Ich brauchte schon als Kind Einlagen in den Schuhen. Mit dem Alter nahmen die Probleme mit meinem Skelett zu. Drei Mal wurde ich am Rücken operiert. Auch deshalb will ich das Leben geniessen, bis mein Skelett das nächste Mal zusammenstürzt.»
Hanspeter Frech (70), Lehrer, Eglisau ZH
«Ich backe jede Woche 30 bis 40 Brote»
«Mein Backhüsli habe ich bereits zwei Jahre vor der Pensionierung in unserem Garten gebaut. Das Backen lernte ich als Jugendlicher bei einer Bauern- und Bäckerfamilie. Heute backe ich wöchentlich 30 bis 40 Brote und verteile sie an die Familie, an Freunde und Lehrerkollegen.
Ich habe noch ein anderes Hobby: die Stenografie.
Zurzeit überarbeite ich ein Lehrbuch – das hat bestimmt mehr Humor als die Bücher, die es dazu schon gibt.
Zumindest bilde ich mir das ein.
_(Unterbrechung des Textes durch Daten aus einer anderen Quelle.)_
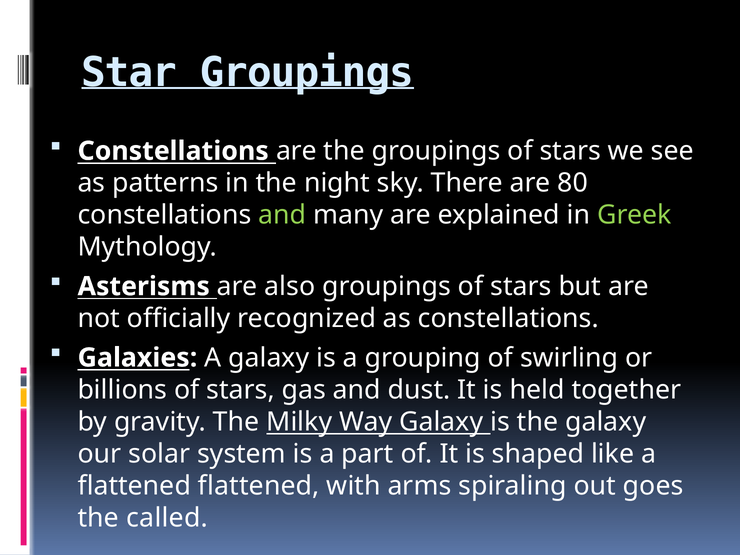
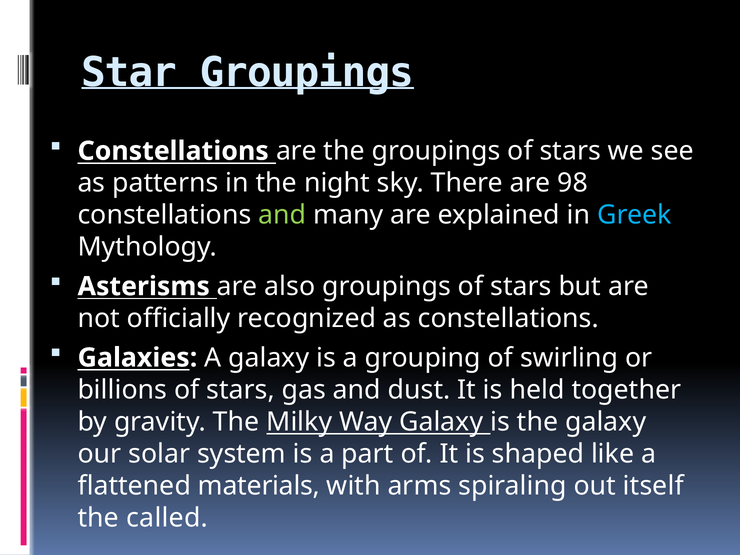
80: 80 -> 98
Greek colour: light green -> light blue
flattened flattened: flattened -> materials
goes: goes -> itself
Ausserdem hüte ich zusammen mit meiner Frau unsere zehn Enkel. Und seit kurzem gehe ich täglich 15 Minuten walken, um fit zu bleiben.»
Paul Tanner (66), Kunsthistoriker, Zürich
«Ich versuche einfach zu leben»
«Drei Jahre vor der Pensionierung kaufte ich mir eine Wohnung in Mühlheim TG – damit ich weiterhin pendeln kann. Ich habe dort einen Garten und bin in der Nähe meiner Geschwister.
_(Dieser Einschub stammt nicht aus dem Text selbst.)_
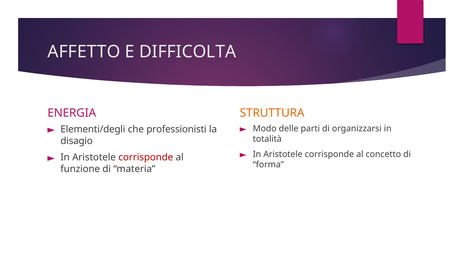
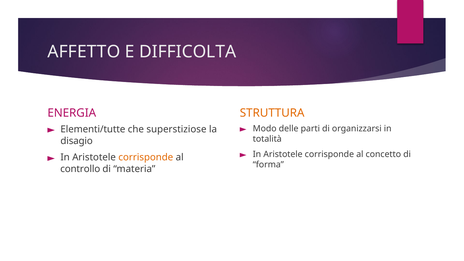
Elementi/degli: Elementi/degli -> Elementi/tutte
professionisti: professionisti -> superstiziose
corrisponde at (146, 157) colour: red -> orange
funzione: funzione -> controllo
Langeweile kenne ich nicht. Ich habe viele Kunstbücher, sitze in Stiftungsräten kleiner Kulturhäuser und organisiere nach wie vor Ausstellungen. Zudem habe ich das Generalabonnement für Senioren. Ich kann also zum Beispiel nach Luzern fahren, dort etwas essen und wieder zurückfahren.
Ich plane meine Tage nicht, sondern entscheide spontan, worauf ich Lust habe. Ob ich den Ruhestand geniesse? Ich versuche ganz einfach zu leben.»